TEXT FOR ANALYSIS.
= = = = = = =

CLEVELAND, Ohio -- Ohio Marijuana Card has seen the majority of people in Ohio who are looking to get approved to take medical marijuana.
Before noon on Wednesday, the same-day medical marijuana dispensaries opened in Ohio, the company’s call center already had more than a thousand inbound calls, a company record.
“We have a lot of excited patients and we have a lot of people calling, looking to get approved,” said Connor Shore, President of Ohio Marijuana Card.
The company has 15 state-approved doctors who recommend medical marijuana. They are booking appointments to evaluate patient’s medical histories two months out at locations in every major city.
“We are booking some patients out into March, and we are trying to add doctors and expand our operating hours so we can see them sooner but if people want to be approved, there is going to be a wait right now,” Shore explained.
Shore is working on expanding the company into smaller cities like Youngstown in the coming months.
“The doctor does a brief physical examination, reviews their medical record, discusses the benefits of medical marijuana and how it might help them, and then at that point if they deem they have a qualifying condition the doctor will issue a recommendation,” Shore says of the process that his employees are often explaining to interested patients.
Dr. Alan Wine, a physician with more than 40 years of experience and a specialty in hematology, is one of nearly 400 doctors approved by the state to recommend medical marijuana.

= = = = = = =

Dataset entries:
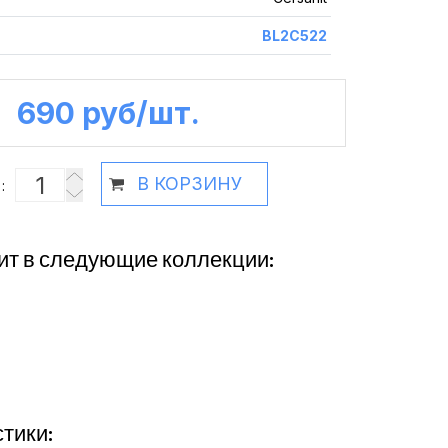
BL2С522
690 руб /шт.
В КОРЗИНУ
:
ит в следующие коллекции:
тики: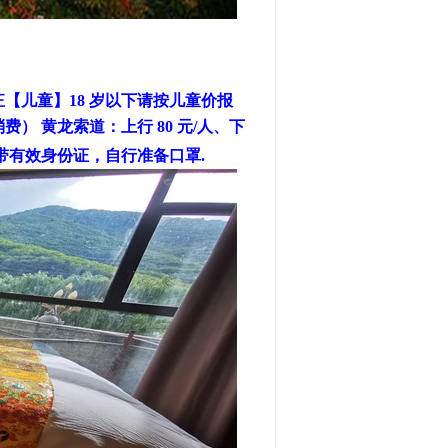
【儿童】18 岁以下请按儿童价报
正
费） 黄龙索道：上行 80 元/人、下
须携带有效身份证，自行准备口罩.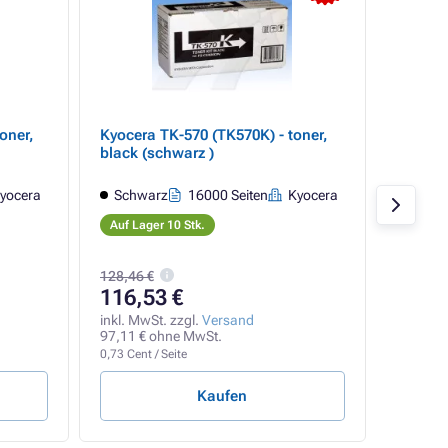
oner,
Kyocera TK-570 (TK570K) - toner,
KYOCER
black (schwarz )
Toner 
black (
yocera
Schwarz
16000 Seiten
Kyocera
Schw
Tone
Auf Lager 10 Stk.
Auf Lag
128,46 €
116,53 €
75,17
inkl. MwSt. zzgl.
Versand
inkl. Mw
97,11 € ohne MwSt.
62,64 €
0,73 Cent / Seite
0,47 Cent
Kaufen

= = = = = = =

WORK TO COMPLETE.
a. Update the part of the article on Ohio Marijuana Card starting with "Before noon on" and going on through "the coming months.", putting "physicians" in place of "doctors" each time it occurs.
b. According to the article on Ohio Marijuana Card, how many state-approved doctors does the company have to recommend medical marijuana?

ANSWERS TO THE EXERCISE.
a.
Before noon on Wednesday, the same-day medical marijuana dispensaries opened in Ohio, the company’s call center already had more than a thousand inbound calls, a company record.
“We have a lot of excited patients and we have a lot of people calling, looking to get approved,” said Connor Shore, President of Ohio Marijuana Card.
The company has 15 state-approved physicians who recommend medical marijuana. They are booking appointments to evaluate patient’s medical histories two months out at locations in every major city.
“We are booking some patients out into March, and we are trying to add physicians and expand our operating hours so we can see them sooner but if people want to be approved, there is going to be a wait right now,” Shore explained.
Shore is working on expanding the company into smaller cities like Youngstown in the coming months.

b. 15